CUBLAS question cublasGetVector() call

Hi All!

I have a question about using the CUBLAS library I am hoping someone can answer. I am using this library for a real-time system and its processing time is great! (my kernel is taking about 1ms to complete in what will take 2-3min in Matlab). The main delay seems to be sending the data to device. I understand that data transfer between the CPU and the device is slow, but I have a 1024x1024 array of floats and the cublasGetVector() call is taking about 28ms.
Does this time sounds correct?
Is there anyway this can be improved.?
Using a ASUS Commando motherboard with a GTX275 board. Are the Tesla boards quicker for memory transfer?
Thanks for your help!

That is 102410244/28e-3 = 149.6Mb/s, which is improbably low for a full 16 lane PCI-e 1.0 slot. You can confirm the pinned and pageable bandwidth performance of your card/motherboard with the SDK bandwidth test, and I am guessing you will get numbers at least 10x the cublasGetVector() throughput you are quoting. But I have a feeling that what is really happening is that your timings are wrong. Your kernel is taking much longer than you think it is, and what you are attributing to memory copy time is really kernel running time (remember that all kernel launches, including cublas, are asynchronous to the host).

Your GTX-275 should be about as good as it gets in host-device bandwidth. No current Tesla will be any faster.


Thanks a lot for your response!

▶ _Task list_:
• A. Write out the stretch of the CUBLAS thread from "I have a question" through "taking about 28ms.".
• B. In the CUBLAS thread, condense the paragraph beginning "I have a question about using the CUBLAS library" into two or three short sentences that keep its main facts.
• C. According to the reply in the CUBLAS thread, how do all kernel launches, including cublas, run relative to the host?
The entries that follow play no part in any task.

▶ _Data extract_:
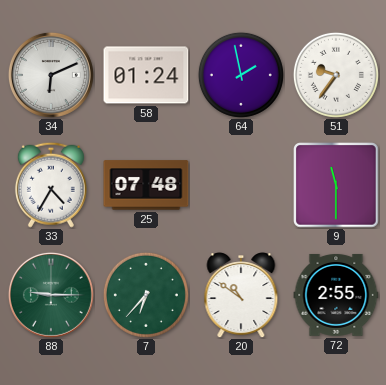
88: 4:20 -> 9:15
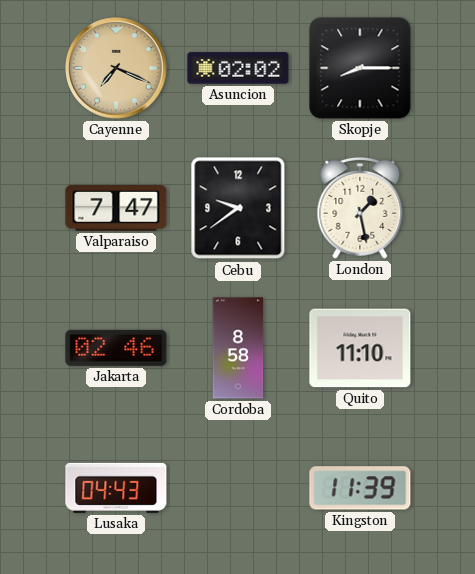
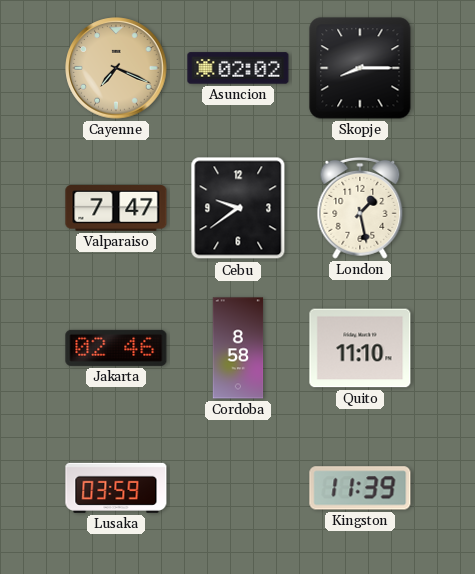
Lusaka: 04:43 -> 03:59
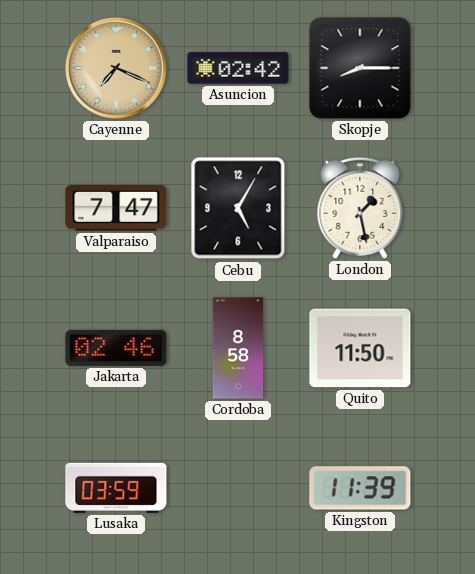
Asuncion: 02:02 -> 02:42
Cebu: 9:39 -> 5:05
Quito: 11:10 -> 11:50
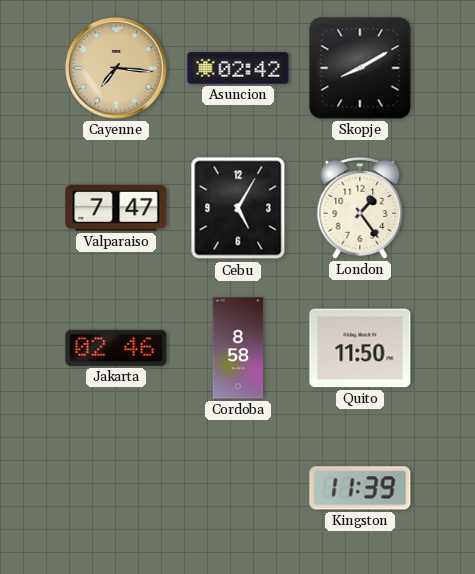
Cayenne: 7:19 -> 7:16
Skopje: 8:15 -> 8:10
London: 1:28 -> 1:24
Lusaka: 03:59 -> none
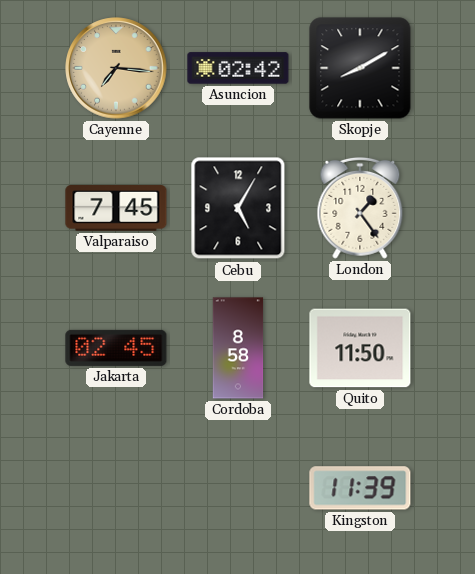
Valparaiso: 7:47 -> 7:45
Jakarta: 02:46 -> 02:45
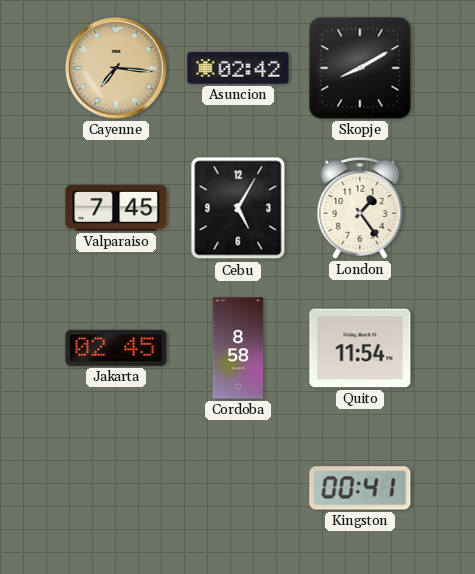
Quito: 11:50 -> 11:54
Kingston: 11:39 -> 00:41
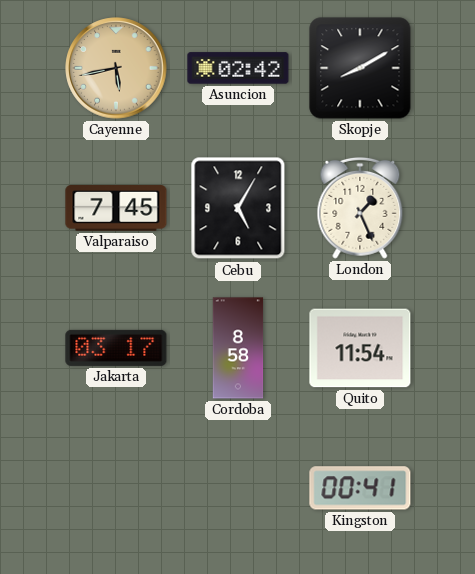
Cayenne: 7:16 -> 5:43
London: 1:24 -> 1:26
Jakarta: 02:45 -> 03:17
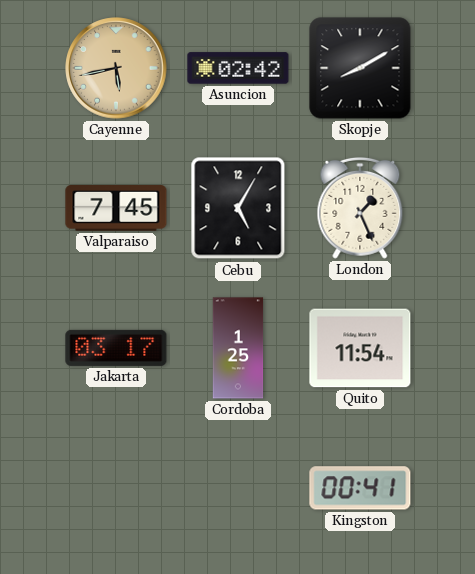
Cordoba: 8:58 -> 1:25
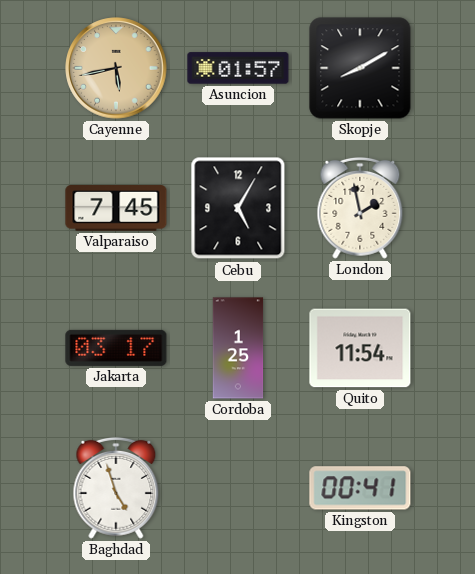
Asuncion: 02:42 -> 01:57
London: 1:26 -> 1:58
Baghdad: none -> 4:57
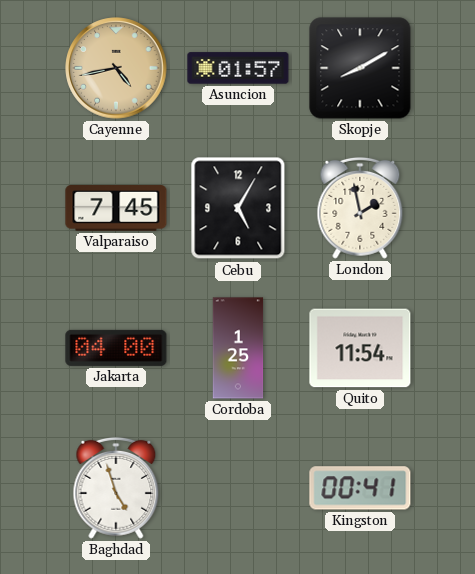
Cayenne: 5:43 -> 4:43
Jakarta: 03:17 -> 04:00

▶ _Exercise answers_:
• A.
I have a question about using the CUBLAS library I am hoping someone can answer. I am using this library for a real-time system and its processing time is great! (my kernel is taking about 1ms to complete in what will take 2-3min in Matlab). The main delay seems to be sending the data to device. I understand that data transfer between the CPU and the device is slow, but I have a 1024x1024 array of floats and the cublasGetVector() call is taking about 28ms.

• B. The poster uses the CUBLAS library in a real-time system, where a kernel finishes in about 1 ms versus an estimated 2-3 minutes in Matlab. The main delay is sending data to the device. A cublasGetVector() call on a 1024x1024 array of floats takes about 28 ms.

• C. Asynchronously.